Une triple mise en garde, qui a engendré cette prise de parole de l’Angloy Guy Mondorge, sarcastique : “Je ne suis pas partisan d’une agglo capitale du Pays Basque, mais d’une agglo de vie. Boucau a fait partie de la banlieue du Seignanx. St-Esprit n’a été rattaché à Bayonne qu’en 1857. Je propose donc de rattacher Boucau et St-Esprit à la CC du Seignanx”. Eclats de rire dans la salle. Suivi donc de l’interruption de séance.

Le reste de la discussion aura été marqué par la volonté du maire d’Anglet d’amender l’ultime phrase de la délibération, portant encore sur la CC du Seignanx. Jean Espilondo souhaitait inviter les communes landaises à intégrer, à terme, un pôle métropolitain comprenant l’Acba, les CC Errobi, Nive-Adour, Bidache, Sud Pays Basque et Hasparren. Un vœu qui allait demeurer pieu, puisque la seule modification au texte serait l’ajout d’un “si elle le souhaite”, après l’appel à la structure landaise de rejoindre l’Acba.
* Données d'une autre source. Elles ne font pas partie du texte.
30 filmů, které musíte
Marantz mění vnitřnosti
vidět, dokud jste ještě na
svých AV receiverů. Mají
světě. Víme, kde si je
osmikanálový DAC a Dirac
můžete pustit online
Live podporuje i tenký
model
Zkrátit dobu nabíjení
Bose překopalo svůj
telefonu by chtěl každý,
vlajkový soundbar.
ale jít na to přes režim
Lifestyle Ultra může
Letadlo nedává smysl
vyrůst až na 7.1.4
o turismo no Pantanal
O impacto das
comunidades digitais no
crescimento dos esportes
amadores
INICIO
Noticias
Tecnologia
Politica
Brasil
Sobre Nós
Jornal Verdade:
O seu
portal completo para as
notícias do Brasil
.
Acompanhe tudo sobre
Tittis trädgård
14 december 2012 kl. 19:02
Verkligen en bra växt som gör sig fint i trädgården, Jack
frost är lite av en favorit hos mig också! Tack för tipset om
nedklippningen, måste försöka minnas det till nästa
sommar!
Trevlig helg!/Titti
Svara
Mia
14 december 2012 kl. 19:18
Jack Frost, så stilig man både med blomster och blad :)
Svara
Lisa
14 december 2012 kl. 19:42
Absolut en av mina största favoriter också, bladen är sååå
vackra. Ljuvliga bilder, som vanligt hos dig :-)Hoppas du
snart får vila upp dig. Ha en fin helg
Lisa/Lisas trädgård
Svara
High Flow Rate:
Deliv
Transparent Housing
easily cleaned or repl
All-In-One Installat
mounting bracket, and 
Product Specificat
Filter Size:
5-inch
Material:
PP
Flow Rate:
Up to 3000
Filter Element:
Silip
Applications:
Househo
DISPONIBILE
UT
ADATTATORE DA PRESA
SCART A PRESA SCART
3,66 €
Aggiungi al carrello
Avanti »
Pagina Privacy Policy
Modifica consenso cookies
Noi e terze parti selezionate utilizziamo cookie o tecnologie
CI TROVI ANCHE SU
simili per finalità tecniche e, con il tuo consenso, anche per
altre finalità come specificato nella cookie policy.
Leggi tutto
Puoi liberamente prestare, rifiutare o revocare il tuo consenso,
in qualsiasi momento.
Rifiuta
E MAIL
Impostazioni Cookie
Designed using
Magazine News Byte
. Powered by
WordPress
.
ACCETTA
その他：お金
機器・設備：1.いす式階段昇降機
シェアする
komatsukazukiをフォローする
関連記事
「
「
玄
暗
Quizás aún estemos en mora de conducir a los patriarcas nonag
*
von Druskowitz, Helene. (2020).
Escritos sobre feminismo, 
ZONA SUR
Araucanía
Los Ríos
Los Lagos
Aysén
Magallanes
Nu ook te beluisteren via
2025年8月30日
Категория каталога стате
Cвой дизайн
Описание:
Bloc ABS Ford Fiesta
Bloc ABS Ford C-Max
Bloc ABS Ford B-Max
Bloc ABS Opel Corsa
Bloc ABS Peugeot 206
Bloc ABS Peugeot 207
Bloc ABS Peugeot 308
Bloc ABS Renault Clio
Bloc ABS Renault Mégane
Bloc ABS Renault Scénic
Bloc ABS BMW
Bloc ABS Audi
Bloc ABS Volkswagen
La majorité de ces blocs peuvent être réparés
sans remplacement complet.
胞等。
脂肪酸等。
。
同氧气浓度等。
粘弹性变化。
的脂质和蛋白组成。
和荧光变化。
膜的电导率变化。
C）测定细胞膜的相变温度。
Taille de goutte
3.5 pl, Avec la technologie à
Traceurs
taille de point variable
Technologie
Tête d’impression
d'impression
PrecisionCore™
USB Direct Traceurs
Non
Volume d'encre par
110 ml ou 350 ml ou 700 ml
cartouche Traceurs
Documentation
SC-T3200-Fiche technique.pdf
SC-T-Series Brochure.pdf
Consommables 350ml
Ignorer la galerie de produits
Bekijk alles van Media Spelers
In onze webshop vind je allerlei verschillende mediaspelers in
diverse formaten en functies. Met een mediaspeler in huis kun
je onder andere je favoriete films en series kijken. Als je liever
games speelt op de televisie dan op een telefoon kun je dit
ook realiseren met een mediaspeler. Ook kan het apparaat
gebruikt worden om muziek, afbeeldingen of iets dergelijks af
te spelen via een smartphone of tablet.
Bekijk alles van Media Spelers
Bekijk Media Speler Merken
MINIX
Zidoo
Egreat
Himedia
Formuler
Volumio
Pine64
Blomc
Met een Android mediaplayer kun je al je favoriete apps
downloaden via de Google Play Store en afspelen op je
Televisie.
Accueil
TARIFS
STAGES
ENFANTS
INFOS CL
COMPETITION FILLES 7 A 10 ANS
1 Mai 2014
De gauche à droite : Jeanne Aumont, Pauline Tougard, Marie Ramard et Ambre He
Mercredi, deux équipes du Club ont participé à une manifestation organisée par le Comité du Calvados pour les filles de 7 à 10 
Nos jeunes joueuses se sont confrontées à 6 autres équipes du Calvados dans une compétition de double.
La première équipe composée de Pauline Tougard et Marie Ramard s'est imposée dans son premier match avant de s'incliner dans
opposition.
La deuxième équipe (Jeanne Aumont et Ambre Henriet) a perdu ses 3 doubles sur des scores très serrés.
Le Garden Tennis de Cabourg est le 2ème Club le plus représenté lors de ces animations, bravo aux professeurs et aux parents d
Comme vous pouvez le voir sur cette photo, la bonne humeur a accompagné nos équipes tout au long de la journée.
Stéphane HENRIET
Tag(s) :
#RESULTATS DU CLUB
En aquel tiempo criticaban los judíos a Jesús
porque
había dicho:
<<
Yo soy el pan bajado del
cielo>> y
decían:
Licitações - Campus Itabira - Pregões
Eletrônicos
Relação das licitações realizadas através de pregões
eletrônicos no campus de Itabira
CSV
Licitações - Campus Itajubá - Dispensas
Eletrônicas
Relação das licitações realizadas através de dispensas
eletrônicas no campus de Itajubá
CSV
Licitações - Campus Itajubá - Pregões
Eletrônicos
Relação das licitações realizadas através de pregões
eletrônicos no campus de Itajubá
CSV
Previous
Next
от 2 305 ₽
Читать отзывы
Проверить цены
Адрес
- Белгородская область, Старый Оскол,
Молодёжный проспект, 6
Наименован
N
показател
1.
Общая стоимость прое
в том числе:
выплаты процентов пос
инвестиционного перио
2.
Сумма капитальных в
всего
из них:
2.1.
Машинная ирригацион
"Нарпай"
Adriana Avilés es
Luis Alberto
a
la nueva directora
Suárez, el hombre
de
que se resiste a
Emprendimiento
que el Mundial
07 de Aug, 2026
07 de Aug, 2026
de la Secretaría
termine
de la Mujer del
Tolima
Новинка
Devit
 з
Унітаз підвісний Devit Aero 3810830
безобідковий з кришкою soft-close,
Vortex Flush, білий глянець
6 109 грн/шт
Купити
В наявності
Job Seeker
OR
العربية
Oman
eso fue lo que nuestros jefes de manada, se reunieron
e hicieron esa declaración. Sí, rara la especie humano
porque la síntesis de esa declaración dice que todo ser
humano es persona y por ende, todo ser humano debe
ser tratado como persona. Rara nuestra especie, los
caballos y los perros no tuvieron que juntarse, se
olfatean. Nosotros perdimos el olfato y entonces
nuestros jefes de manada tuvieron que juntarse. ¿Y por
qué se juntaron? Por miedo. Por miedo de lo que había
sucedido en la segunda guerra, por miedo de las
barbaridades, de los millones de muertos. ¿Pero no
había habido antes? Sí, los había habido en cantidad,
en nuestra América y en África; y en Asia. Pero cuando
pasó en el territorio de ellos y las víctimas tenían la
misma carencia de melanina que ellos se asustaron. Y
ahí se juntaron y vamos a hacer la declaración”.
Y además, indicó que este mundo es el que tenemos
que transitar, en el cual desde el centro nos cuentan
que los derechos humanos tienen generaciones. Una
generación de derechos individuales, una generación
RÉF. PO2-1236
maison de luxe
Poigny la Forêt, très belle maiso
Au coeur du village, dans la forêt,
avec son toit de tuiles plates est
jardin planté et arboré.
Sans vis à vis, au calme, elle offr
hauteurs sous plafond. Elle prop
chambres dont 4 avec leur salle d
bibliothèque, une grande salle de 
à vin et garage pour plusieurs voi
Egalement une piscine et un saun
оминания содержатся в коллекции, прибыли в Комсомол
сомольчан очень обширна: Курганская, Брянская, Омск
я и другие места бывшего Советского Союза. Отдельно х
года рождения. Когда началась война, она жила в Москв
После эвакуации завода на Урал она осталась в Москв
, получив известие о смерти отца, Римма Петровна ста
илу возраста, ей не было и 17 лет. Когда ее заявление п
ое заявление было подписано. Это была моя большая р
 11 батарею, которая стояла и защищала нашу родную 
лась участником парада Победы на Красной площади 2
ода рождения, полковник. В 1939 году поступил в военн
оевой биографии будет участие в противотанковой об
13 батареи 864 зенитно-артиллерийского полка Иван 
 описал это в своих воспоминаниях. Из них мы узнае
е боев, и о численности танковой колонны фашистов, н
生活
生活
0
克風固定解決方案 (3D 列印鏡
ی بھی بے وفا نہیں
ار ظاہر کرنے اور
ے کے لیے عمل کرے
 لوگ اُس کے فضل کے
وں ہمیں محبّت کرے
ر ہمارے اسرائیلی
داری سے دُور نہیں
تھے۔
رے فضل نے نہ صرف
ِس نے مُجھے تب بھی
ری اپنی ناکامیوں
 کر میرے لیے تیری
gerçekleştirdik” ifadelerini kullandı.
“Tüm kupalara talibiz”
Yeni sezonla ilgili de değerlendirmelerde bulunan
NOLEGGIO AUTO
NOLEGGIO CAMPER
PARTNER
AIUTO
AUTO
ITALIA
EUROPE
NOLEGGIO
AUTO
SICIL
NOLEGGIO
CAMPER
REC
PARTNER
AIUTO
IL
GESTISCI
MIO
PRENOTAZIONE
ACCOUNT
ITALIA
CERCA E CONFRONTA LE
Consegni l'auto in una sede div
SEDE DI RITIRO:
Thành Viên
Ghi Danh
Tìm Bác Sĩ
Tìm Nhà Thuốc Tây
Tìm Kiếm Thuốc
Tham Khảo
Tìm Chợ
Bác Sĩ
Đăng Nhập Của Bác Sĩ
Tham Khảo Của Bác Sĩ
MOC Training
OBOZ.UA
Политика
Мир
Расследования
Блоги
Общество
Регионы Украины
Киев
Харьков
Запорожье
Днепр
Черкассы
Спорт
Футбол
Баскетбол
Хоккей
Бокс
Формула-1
Le message de Borotra au préfet

Autre fait important : le refus du maire de Biarritz, Didier Borotra, de voter la délibération : “C’est un message à l’égard du préfet”, a-t-il expliqué. “Il veut que l’agglo, en absorbant les intercommunalités, prenne aussi en charge les compétences dont elles disposent. Or la loi est claire : une intercommunalité bénéficie des compétences déléguées par les communes. Il faut donc que celles-ci le veuillent. Je demande au préfet de se ‘positionner’ sur cette affaire”. La délibération a été largement adoptée (28 pour, 4 abstentions, 1 contre).

 

Pour Grenet, le futur périmètre ira du Sud-Landes au Gipuzkoa

Le président de l’Acba, Jean Grenet, s’est félicité hier lors d’une conférence de presse qu’“au-delà des sensibilités politiques, l’intérêt général ait prédominé” jeudi, avec l’adoption de l’avis pour l’élargissement de l’ex-Cabab à une large majorité. Respectant le refus de Nive-Adour et d’Errobi, il a cependant invité celles-ci à poursuivre leur réflexion : “Nous ne sommes pas dans une démarche d’annexion. Si toutes les communes d’Errobi et Nive-Adour rejoignaient l’Agglo, Anglet-Bayonne-Biarritz deviendraient minoritaires”. Jeudi, alors qu’il dressait le parallèle avec le secteur dont il avait la charge étant médecin - Pays Basque (moins la Soule) plus sud des Landes (en dessous d’une ligne Dax-Vieux-Boucau)- il avait sous-entendu que celui-ci constituerait le périmètre de travail adéquat à long terme. Interrogé à ce sujet hier, il a répondu : “Dans le futur périmètre, je place aussi l’eurocité. Ne pas vouloir regarder ce qui se passe à St-Sébastien et en Gipuzkoa serait avoir de merde dans les yeux”.